▶ _Short problem A_
Put the rows into a numbered list, covering everything from the first row down to the one containing "3: (289, 269)" and leaving out any blank lines.

▶ _Text block_
------------------------
16 June 2015, 10:00 | Written by Joe Goggins

I don’t want to lay too much blame at his door, because I’m sure he didn’t intend it, but Damien Rice has one of the most unfortunate musical legacies since “Helter Skelter” was badly misinterpreted by Charles Manson - he’s responsible, at least in part, for a red-headed reign of terror across the airwaves that’s characterised by almost incomprehensible blandess and that sadly is showing little sign of petering out any time soon.

Thankfully, it also appears as if that isn’t the extent of Rice’s influence on ginger singer-songwriters; Lucy Rose’s set supporting Rice at Manchester's Albert Hall tonight (11th June) suggests she’s taken more than a few cues from the Irishman down the years.

Rose had been pretty quiet of late, with this support slot only announced at the last minute as an outlet for her to roadtest new songs from second record Work It Out, due out early next month. As modest as the instrumentation was on her debut, Like I Used To - usually just overlapping guitars and unintrusive percussion - it still feels difficult to get a precise hold on the new material when Rose, for the most part, is backing herself with just a guitar tonight. Still, “For You” and “Nebraska” both carried a sparseness and foreboding that might surprise anybody expecting recent singles “Our Eyes” and “Like an Arrow” to be firm indicators of where Work It Out is headed; instead, they’re more in keeping with “I Tried”. They certainly suggest that the new record’s set to be more tonally complex than Like I Used To, and in that respect, she’s the perfect foil for Rice; there’s more than a touch of his emotional honesty in the way Rose approaches her songwriting.
------------------------
▶ _Extracted data_

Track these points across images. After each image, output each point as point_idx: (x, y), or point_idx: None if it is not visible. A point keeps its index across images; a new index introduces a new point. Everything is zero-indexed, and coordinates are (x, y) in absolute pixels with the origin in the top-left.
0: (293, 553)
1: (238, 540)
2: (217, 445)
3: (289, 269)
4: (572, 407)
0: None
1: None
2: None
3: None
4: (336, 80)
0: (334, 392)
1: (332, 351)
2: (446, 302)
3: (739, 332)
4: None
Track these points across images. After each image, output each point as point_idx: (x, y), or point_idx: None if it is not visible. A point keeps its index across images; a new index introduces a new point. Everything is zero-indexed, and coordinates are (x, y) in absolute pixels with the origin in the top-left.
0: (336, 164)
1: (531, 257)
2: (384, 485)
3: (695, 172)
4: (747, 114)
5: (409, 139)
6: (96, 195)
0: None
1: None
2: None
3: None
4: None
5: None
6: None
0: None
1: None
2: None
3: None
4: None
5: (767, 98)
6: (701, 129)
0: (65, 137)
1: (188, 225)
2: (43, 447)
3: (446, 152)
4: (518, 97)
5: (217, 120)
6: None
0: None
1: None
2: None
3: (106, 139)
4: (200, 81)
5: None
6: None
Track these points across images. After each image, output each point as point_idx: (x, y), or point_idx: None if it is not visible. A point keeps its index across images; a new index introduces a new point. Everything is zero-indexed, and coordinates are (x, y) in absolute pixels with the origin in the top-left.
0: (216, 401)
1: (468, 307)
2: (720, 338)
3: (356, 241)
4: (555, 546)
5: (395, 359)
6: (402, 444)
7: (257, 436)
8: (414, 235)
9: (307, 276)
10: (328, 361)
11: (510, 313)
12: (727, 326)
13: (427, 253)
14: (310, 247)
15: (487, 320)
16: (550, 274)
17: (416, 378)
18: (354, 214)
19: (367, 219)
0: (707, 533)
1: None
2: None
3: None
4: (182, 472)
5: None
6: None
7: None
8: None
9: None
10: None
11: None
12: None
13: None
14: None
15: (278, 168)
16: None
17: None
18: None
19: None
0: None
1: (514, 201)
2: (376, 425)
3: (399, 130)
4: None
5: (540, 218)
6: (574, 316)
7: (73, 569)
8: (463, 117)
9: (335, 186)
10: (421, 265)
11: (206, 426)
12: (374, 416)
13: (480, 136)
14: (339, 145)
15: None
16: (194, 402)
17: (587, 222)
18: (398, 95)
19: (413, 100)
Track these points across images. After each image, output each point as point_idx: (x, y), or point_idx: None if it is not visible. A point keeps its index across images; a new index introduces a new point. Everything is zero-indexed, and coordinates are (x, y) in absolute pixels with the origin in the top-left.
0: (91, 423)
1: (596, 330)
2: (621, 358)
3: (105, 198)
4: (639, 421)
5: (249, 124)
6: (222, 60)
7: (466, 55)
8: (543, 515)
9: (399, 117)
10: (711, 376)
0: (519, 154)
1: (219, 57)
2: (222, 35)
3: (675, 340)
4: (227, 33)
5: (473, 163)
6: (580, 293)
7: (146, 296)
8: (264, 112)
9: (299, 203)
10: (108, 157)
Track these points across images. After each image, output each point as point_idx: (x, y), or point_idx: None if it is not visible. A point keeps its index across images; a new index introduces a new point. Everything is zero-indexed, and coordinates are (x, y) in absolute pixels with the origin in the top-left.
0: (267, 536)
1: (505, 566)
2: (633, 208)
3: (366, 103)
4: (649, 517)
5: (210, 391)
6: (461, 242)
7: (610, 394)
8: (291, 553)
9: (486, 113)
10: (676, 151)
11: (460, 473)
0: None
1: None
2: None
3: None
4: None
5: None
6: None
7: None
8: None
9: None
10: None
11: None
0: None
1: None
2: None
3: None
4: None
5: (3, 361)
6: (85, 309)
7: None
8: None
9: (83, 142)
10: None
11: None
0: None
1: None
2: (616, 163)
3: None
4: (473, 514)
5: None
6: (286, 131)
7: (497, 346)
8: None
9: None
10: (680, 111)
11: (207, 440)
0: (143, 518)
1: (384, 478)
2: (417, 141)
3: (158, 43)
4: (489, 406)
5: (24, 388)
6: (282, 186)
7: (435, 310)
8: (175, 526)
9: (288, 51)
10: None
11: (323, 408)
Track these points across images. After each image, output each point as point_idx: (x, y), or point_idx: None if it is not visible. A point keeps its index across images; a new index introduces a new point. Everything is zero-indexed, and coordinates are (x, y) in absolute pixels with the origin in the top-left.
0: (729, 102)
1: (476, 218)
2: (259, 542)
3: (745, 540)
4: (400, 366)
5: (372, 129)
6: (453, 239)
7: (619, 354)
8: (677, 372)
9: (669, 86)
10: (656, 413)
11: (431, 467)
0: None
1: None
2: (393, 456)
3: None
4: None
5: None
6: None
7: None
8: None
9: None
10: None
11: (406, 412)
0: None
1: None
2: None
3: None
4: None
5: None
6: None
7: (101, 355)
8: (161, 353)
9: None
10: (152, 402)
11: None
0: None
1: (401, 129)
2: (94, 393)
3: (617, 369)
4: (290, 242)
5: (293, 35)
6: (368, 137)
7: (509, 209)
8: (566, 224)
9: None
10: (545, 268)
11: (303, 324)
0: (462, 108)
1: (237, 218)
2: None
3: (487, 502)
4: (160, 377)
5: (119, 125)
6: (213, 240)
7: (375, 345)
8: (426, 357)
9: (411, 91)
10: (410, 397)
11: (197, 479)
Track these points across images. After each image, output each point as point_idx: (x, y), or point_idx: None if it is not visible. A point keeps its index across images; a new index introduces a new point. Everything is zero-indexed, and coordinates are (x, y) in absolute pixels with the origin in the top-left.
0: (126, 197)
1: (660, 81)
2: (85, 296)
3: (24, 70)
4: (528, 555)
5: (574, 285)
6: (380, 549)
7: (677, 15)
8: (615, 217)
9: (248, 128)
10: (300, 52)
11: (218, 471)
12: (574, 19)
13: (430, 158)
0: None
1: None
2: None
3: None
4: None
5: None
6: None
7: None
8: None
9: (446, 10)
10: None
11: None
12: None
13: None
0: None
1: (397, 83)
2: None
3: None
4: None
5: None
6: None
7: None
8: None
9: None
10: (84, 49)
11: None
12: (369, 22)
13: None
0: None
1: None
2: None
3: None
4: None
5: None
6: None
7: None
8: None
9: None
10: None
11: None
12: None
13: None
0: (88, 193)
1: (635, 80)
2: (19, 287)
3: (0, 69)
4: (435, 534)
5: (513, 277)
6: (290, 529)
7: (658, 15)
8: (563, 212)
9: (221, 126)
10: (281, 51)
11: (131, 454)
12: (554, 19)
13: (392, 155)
------------------------
▶ _Short problem B_
Write what follows in the concert review, picking up after its final sentence.

▶ _Expected answer A_
1. Track these points across images. After each image, output each point as point_idx: (x, y), or point_idx: None if it is not visible. A point keeps its index across images; a new index introduces a new point. Everything is zero-indexed, and coordinates are (x, y) in absolute pixels with the origin in the top-left.
2. 0: (293, 553)
3. 1: (238, 540)
4. 2: (217, 445)
5. 3: (289, 269)

▶ _Expected answer B_
The man himself is a little late, but after eight years of being missing in action, what’s an extra half hour? His old trick was to turn up without much in the way of an established setlist, and by the time he does amble on, guitar in hand, you get the sense what’s to come will be similarly unstructured. He opens with a gorgeous rendition of “Delicate”, a standout from multi-platinum debut O, and follows it with a similarly-sparse rendition of “9 Crimes”. The elephant in the room, of course, remains Lisa Hannigan, Rice’s long-time muse and collaborator who he sacked in a fit of pique before a show in Munich back in 2007. She was all over both O and follow-up 9, and her absence - as well as that of any replacement, as Rice is alone onstage for the entirety of tonight’s gig - was always going to be a tricky thing to negotiate.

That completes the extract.